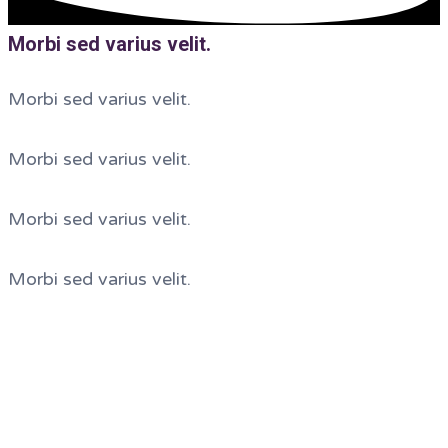
Morbi sed varius velit.
Morbi sed varius velit.
Morbi sed varius velit.
Morbi sed varius velit.
Morbi sed varius velit.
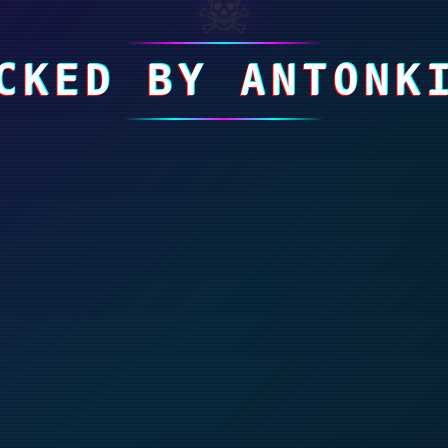
☠
CKED BY ANTONK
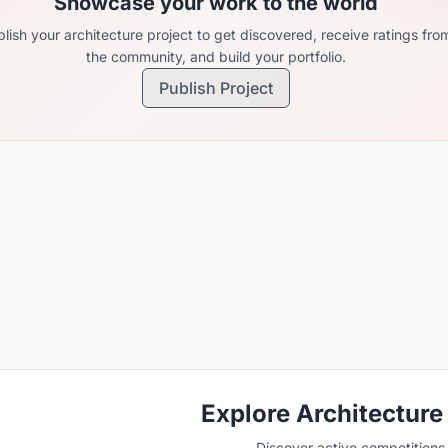
Showcase your work to the world
lish your architecture project to get discovered, receive ratings fro
the community, and build your portfolio.
Publish Project
Explore Architecture
Discover active competitions i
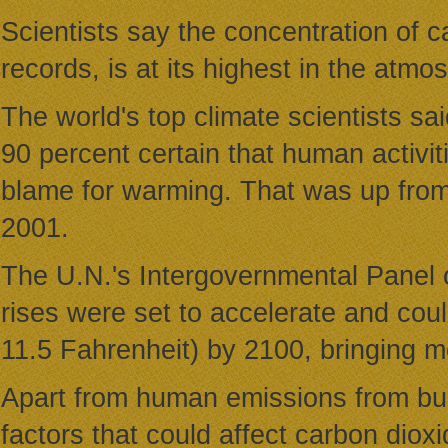
Scientists say the concentration of 
records, is at its highest in the atmo
The world's top climate scientists sa
90 percent certain that human activiti
blame for warming. That was up from 
2001.
The U.N.'s Intergovernmental Panel 
rises were set to accelerate and cou
11.5 Fahrenheit) by 2100, bringing mo
Apart from human emissions from burn
factors that could affect carbon dioxid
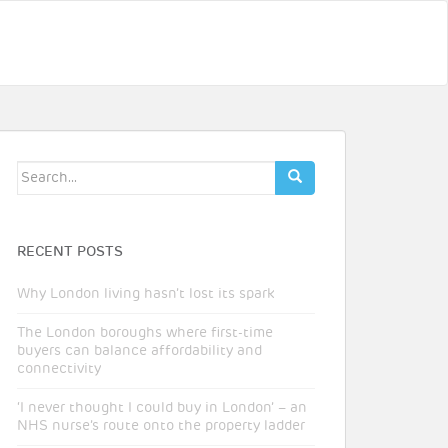
Search
for:
RECENT POSTS
Why London living hasn’t lost its spark
The London boroughs where first-time
buyers can balance affordability and
connectivity
‘I never thought I could buy in London’ – an
NHS nurse’s route onto the property ladder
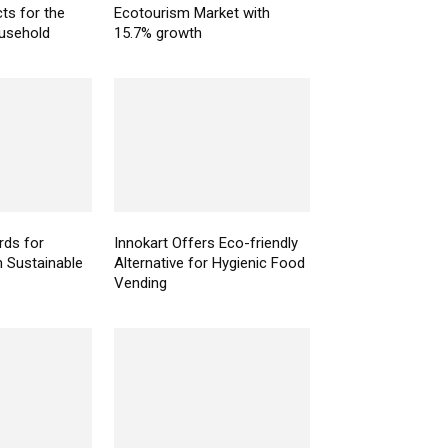
ts for the
Ecotourism Market with
ousehold
15.7% growth
ds for
Innokart Offers Eco-friendly
n Sustainable
Alternative for Hygienic Food
Vending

- [DIRECTIONS FOR THIS TASK]: Nothing but the lines holding the word "London" should be returned from the listing above.

- [RESPONSE]:
Why London living hasn’t lost its spark
The London boroughs where first-time
‘I never thought I could buy in London’ – an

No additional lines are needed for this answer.